## REQUIRED WORK
Quote the lines below from the one containing "1: (380, 607)" to the final line, both ends included; exclude the pictures.

## EXERCISE DATA
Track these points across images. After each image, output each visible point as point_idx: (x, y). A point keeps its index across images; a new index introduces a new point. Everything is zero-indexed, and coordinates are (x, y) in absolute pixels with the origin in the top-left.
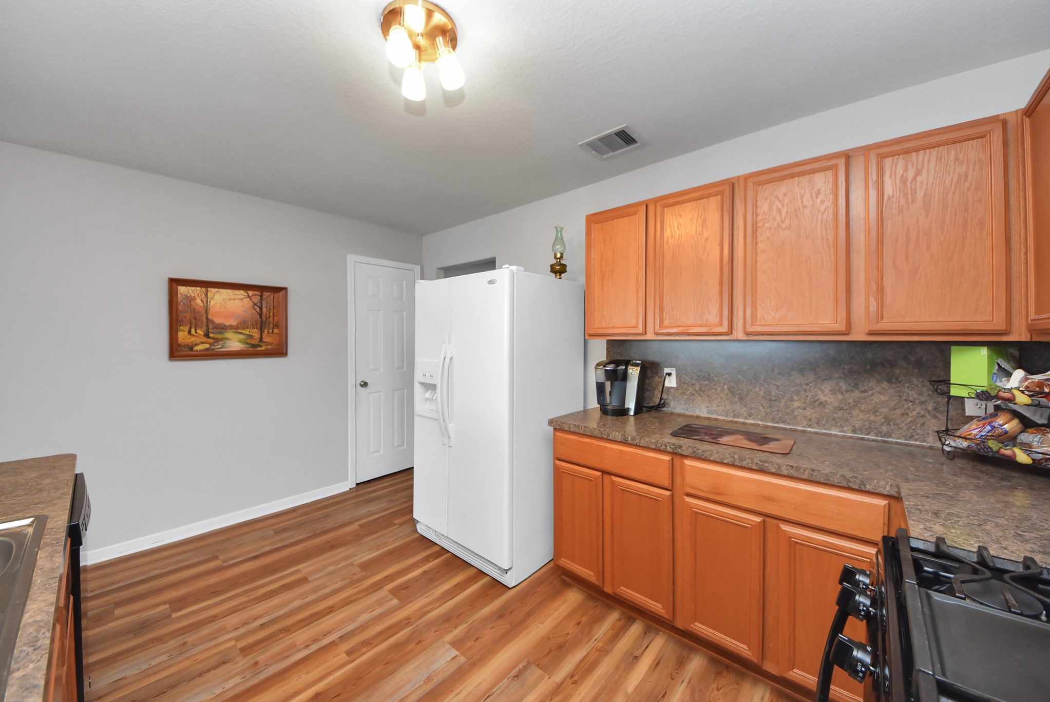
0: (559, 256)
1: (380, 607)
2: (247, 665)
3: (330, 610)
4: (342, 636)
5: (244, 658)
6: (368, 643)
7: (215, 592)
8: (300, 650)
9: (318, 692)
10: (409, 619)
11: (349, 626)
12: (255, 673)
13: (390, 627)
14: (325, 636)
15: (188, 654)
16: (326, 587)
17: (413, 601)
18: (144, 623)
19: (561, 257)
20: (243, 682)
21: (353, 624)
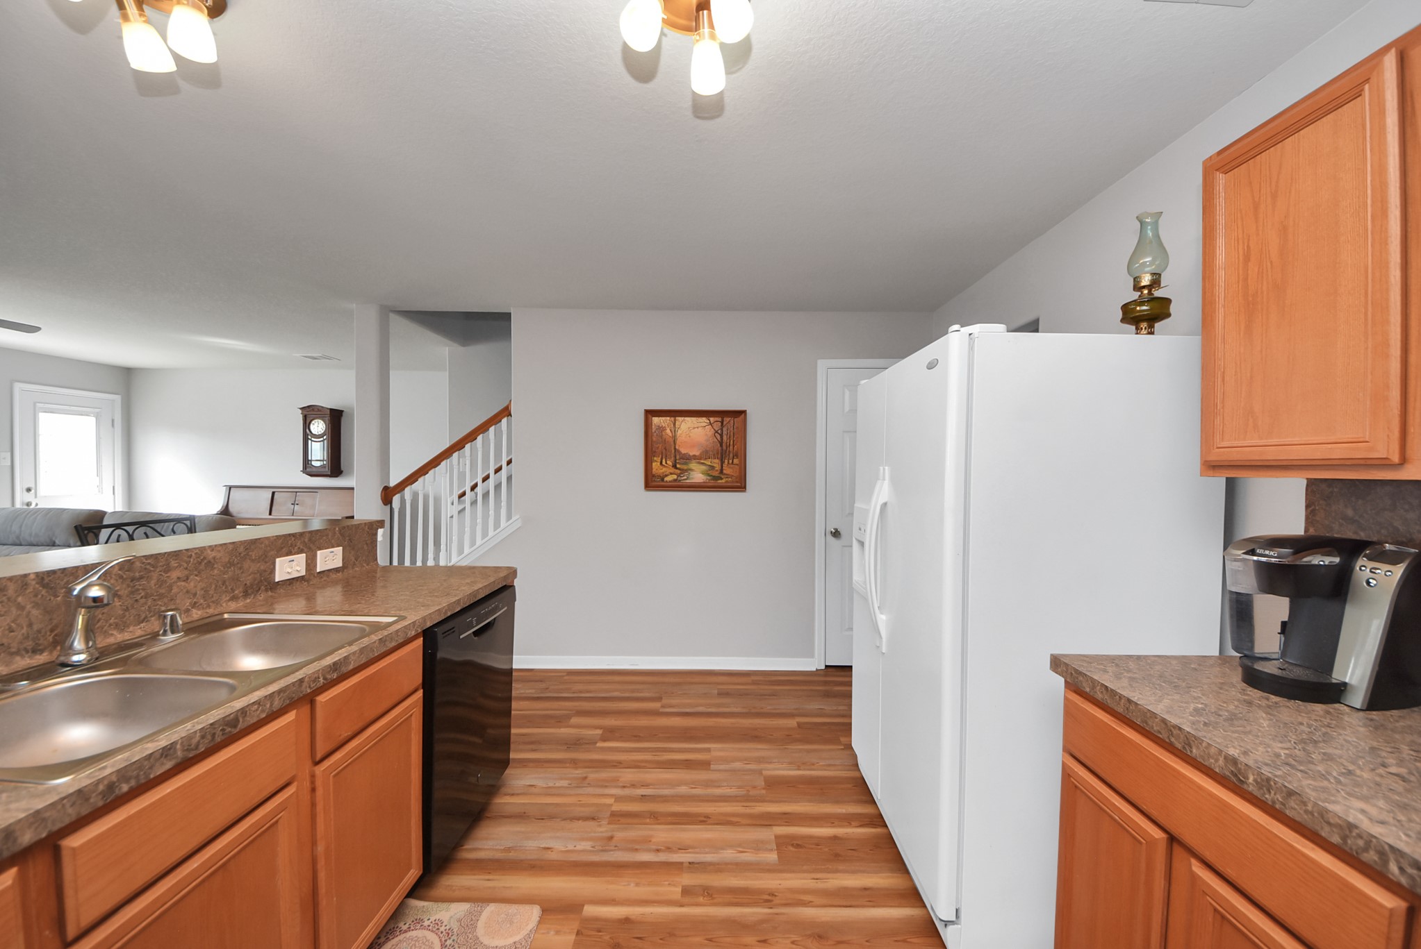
0: (1146, 280)
1: (752, 852)
2: (604, 835)
3: (705, 819)
4: (693, 863)
5: (608, 824)
6: (708, 893)
7: (636, 736)
8: (649, 850)
9: (630, 917)
10: (773, 895)
11: (707, 855)
12: (604, 848)
13: (745, 891)
14: (680, 849)
15: (580, 791)
16: (719, 787)
17: (793, 872)
18: (579, 740)
19: (1156, 282)
20: (591, 851)
21: (712, 855)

## SOLUTION
1: (380, 607)
2: (247, 665)
3: (330, 610)
4: (342, 636)
5: (244, 658)
6: (368, 643)
7: (215, 592)
8: (300, 650)
9: (318, 692)
10: (409, 619)
11: (349, 626)
12: (255, 673)
13: (390, 627)
14: (325, 636)
15: (188, 654)
16: (326, 587)
17: (413, 601)
18: (144, 623)
19: (561, 257)
20: (243, 682)
21: (353, 624)
0: (1146, 280)
1: (752, 852)
2: (604, 835)
3: (705, 819)
4: (693, 863)
5: (608, 824)
6: (708, 893)
7: (636, 736)
8: (649, 850)
9: (630, 917)
10: (773, 895)
11: (707, 855)
12: (604, 848)
13: (745, 891)
14: (680, 849)
15: (580, 791)
16: (719, 787)
17: (793, 872)
18: (579, 740)
19: (1156, 282)
20: (591, 851)
21: (712, 855)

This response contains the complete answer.